Ad accompagnare la famiglia Dal Corso nella sua battaglia c'è anche Luca Blasi, assessore alla Cultura del III Municipio di Roma. "L'autopsia è evidentemente l‘unico strumento che può fugare ogni ombra su quanto è accaduto a Stefano. – spiega – Quindi il nostro appello intanto a non lasciare sola la famiglia Dal Corso a raccogliere i soldi necessari ad effettuare l'esame autoptico. Poi il Municipio come ente di prossimità non farà mancare il suo sostegno nel chiedere che si faccia chiarezza sulla morte di un cittadino mentre si trovava sotto la tutela e la custodia dello Stato".

Del caso si è poi occupata anche la senatrice di Alleanza Verdi Sinistra Ilaria Cucchi: "In base agli elementi che mi sono stati consegnati, e che sono anche all’attenzione degli uffici competenti, mi chiedo per quale motivo si sia ritenuto di non dover procedere con l’esame autoptico sul corpo di Stefano Dal Corso. Risulterebbe, da quanto mi viene segnalato, che le cause del decesso non appaiono chiare. La famiglia non crede nel suicidio in quanto il detenuto Stefano Dal Corso, al quale mancavano pochi mesi per concludere la pena, parlava di futuro con loro proprio qualche giorno prima del decesso. Sarebbe a mio avviso opportuno, anzi doveroso, mettere in essere tutte le iniziative per dare risposta ai legittimi dubbi che questo caso solleva. Va fatta l’autopsia, a garanzia di tutti. O forse qualcuno ritiene che non ne valga la pena per quel detenuto?". Già nelle prossime ore sarà resa pubblica l'appuntamento di una conferenza stampa in Senato con la famiglia Dal Corso.
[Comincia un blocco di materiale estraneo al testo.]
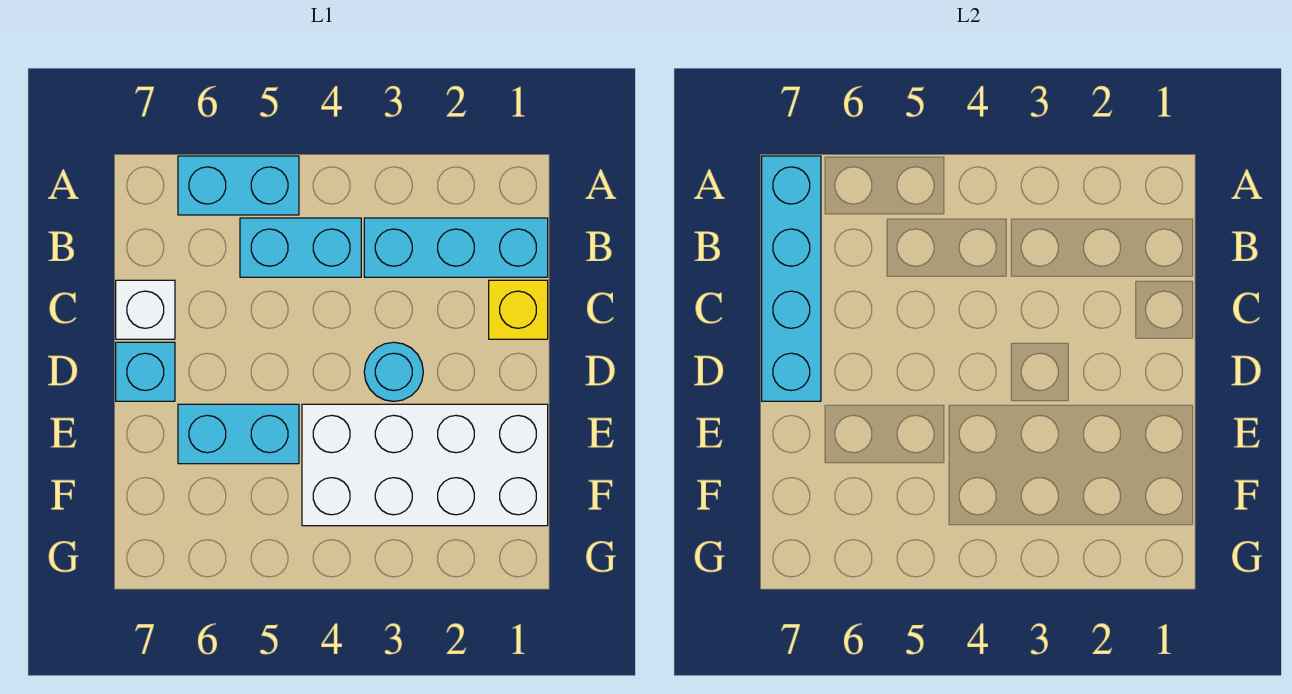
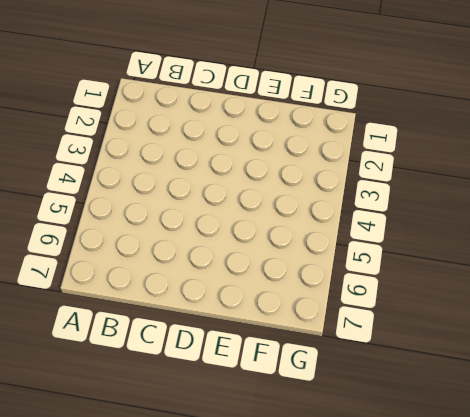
none -> cyan 1x2 brick [178,156,299,215]
none -> cyan 1x3 brick [364,218,548,277]

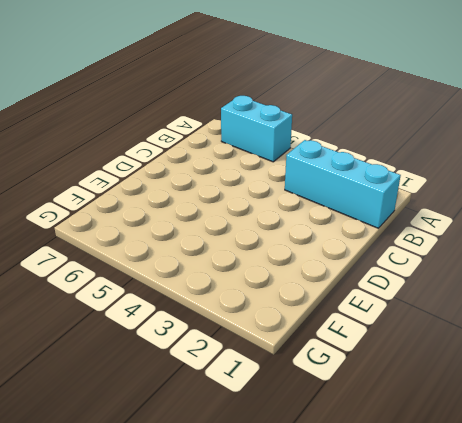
none -> cyan 1x2 brick [240,218,361,277]
none -> yellow 1x1 brick [489,280,548,339]

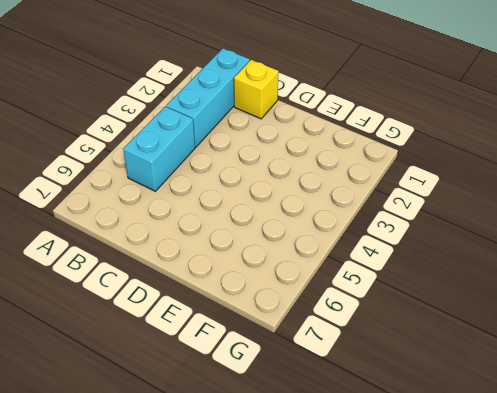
none -> cyan 1x2 brick [178,156,299,215]
none -> white 1x1 brick [116,280,175,339]

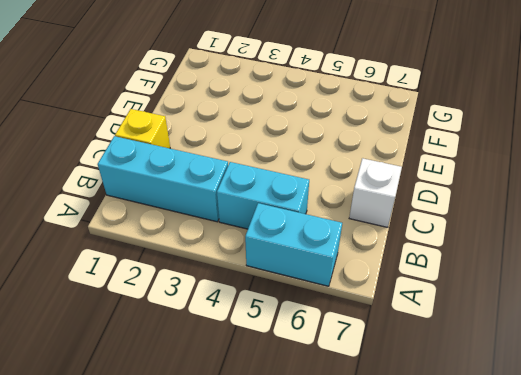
none -> cyan 1x1 round brick [364,342,423,401]
none -> cyan 1x1 brick [116,342,175,401]

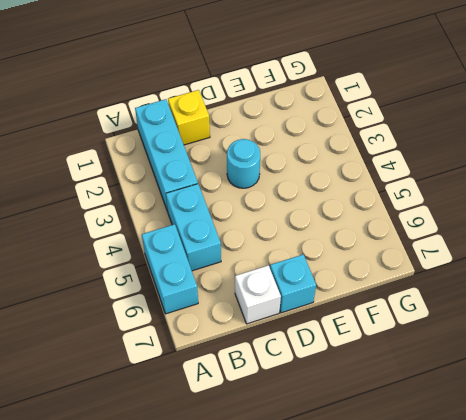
none -> white 2x4 brick [302,404,548,526]
none -> cyan 1x2 brick [178,404,299,464]

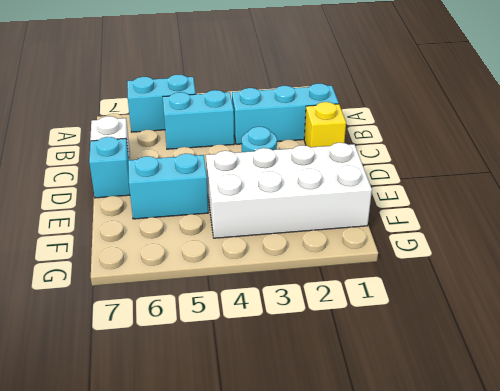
none -> cyan 1x4 brick [762,156,821,401]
Ora che piano piano la vicenda sta emergendo in tutta la sua gravità Mary e la sua famiglia sono meno soli, ma il dubbio che l'attanaglia ancora è senza risposta:  "Io conosco mio fratello, so che non può essere andata così. So che c'è dell'altro e vorrei sapere se c'è dell'altro. Penso che è un mio diritto. Perché quindi non lasciar fare un'autopsia che non lascerebbe dubbio su quanto è accaduto in carcere e metterebbe in pace la mia anima?".